Really? That hasn’t been my experience. (Hopefully, I can think of an example.)
I would gladly pay triple or possibly even quadruple the ticket price for a theater that strictly barred any kind of food and/or beverage on the premises, and also maintained a policy where if you talk or make any excessive noise of any kind during a viewing beyond laughter they are allowed, and in many ways obligated, to exact physical violence on said offender.
Were but I a rich man…
All silent films should be watched in big screen. Also contemplative cinema, like Angelopoulos or Tarr is much better then.
Never watched a WKW or Lynch movie in big screen but must be awesome.
Films with heavy dialog’s (W. Allen, Cassavetes etc… ) i enjoy it more in regular screen.
All silent films should be watched in big screen. Also contemplative cinema, like Angelopoulos or Tarr is much better then.
I would add all those films here where the scenery plays some kind of role (going out on a limb: including westerns and such), and definitely those with lots of special effects, that somehow lose the impact on the small screen.
But, just as Alex, I prefer the regular computer/TV screen for “talkative” films (the ones with lots of dialogue), and also in the cases when it’s not the first time viewing and want to pause it here and there to take a seriously good look at a detail of it (a building, artwork etc.) or I’m looking for alternate subtitles in more languages (especially in the case of Chinese or Japanese films, if wanting to be sure that I got the true meaning of what they say).
lawrence of arabia, antonioni’s filmography (bar oberwald), the early felllinis, tarkovsky, jean renoir, angelopoulos, kurosawa – need the big screen
some of godards, woody allens, jarmusch – dont
Most films are better on the big screen.
Though i found Eternal Sunshine to be better on the PC, more intimate emotionally perhaps.
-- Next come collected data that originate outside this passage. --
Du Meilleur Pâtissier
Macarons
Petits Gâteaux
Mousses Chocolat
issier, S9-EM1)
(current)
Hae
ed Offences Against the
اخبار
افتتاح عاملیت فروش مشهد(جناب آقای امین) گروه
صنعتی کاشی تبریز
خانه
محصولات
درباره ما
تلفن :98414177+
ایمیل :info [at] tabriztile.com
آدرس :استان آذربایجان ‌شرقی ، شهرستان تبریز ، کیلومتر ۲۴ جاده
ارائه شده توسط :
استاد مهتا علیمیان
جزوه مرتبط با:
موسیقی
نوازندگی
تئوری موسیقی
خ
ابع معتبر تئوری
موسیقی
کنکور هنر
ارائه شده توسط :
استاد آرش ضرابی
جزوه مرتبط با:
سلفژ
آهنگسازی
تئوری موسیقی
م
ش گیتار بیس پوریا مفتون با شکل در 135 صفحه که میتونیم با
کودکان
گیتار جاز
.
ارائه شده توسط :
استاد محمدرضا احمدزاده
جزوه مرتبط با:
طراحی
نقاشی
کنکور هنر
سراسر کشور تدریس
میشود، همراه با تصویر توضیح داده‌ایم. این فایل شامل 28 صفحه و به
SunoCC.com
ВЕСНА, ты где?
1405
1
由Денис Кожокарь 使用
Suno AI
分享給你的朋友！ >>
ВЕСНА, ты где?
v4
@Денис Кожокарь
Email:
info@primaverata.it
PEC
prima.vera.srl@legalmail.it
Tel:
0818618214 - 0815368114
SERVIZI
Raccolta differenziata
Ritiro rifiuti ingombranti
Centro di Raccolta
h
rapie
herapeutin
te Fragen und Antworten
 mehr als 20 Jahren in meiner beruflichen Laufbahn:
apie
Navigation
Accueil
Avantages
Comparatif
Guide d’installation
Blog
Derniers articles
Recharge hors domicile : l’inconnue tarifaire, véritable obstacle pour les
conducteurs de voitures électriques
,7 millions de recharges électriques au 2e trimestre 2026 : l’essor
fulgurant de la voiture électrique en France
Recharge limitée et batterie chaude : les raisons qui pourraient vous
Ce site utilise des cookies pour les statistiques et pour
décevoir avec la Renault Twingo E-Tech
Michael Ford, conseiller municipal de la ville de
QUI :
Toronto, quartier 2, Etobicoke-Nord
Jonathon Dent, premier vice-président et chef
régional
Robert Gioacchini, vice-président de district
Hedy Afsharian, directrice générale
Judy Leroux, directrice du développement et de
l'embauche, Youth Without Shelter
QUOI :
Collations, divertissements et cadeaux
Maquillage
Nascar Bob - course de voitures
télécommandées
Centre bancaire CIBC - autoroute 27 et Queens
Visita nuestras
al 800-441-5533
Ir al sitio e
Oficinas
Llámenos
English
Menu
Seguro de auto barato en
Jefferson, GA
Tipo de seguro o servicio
Any film is going to profit from being shown on a big screen — there’s just no two ways about it. There are films that can be watched on a smaller screen without the experience being entirely diminished, of course.
Hard to say what’s going to work on a small screen and what won’t. I can say that there’s something about Pabst’s PANDORA’S BOX that never reaches me on homevideo — it works well enough, I guess, but I’ve been absolutely bowled over by it only when I see it in a theater, most recently at the San Francisco Silent Film Festival in a sold-out screening on a huge screen with live music that I damn near had to be carried out of when it was all over.
On the other hand, the first time I saw Tarr’s SATANTANGO on a big screen I quite simply fell asleep. The spirit was willing, the flesh was simply unable. I was sufficiently impressed with what I saw to buy the U.S. home video release, as badly mastered as it is, and watched the first half of the film on my laptop on a cross-country flight, and was held spellbound by it. It was certainly no substitute for seeing the entire film on a big screen, which I was able to finally do a couple of years later (thank GOD I live in NYC where screenings happen every few years).
I always prefer to watch films on the big screen. I even wait months for films I know will be shown at some point here, even if they came on DVD first.
Still, some of my most memorable experiences watching movies happened on the small screen, with no one around me. Yes, even 2001: A Space Odyssey.
The real war should be focused against the travesty that is Pan & Scan.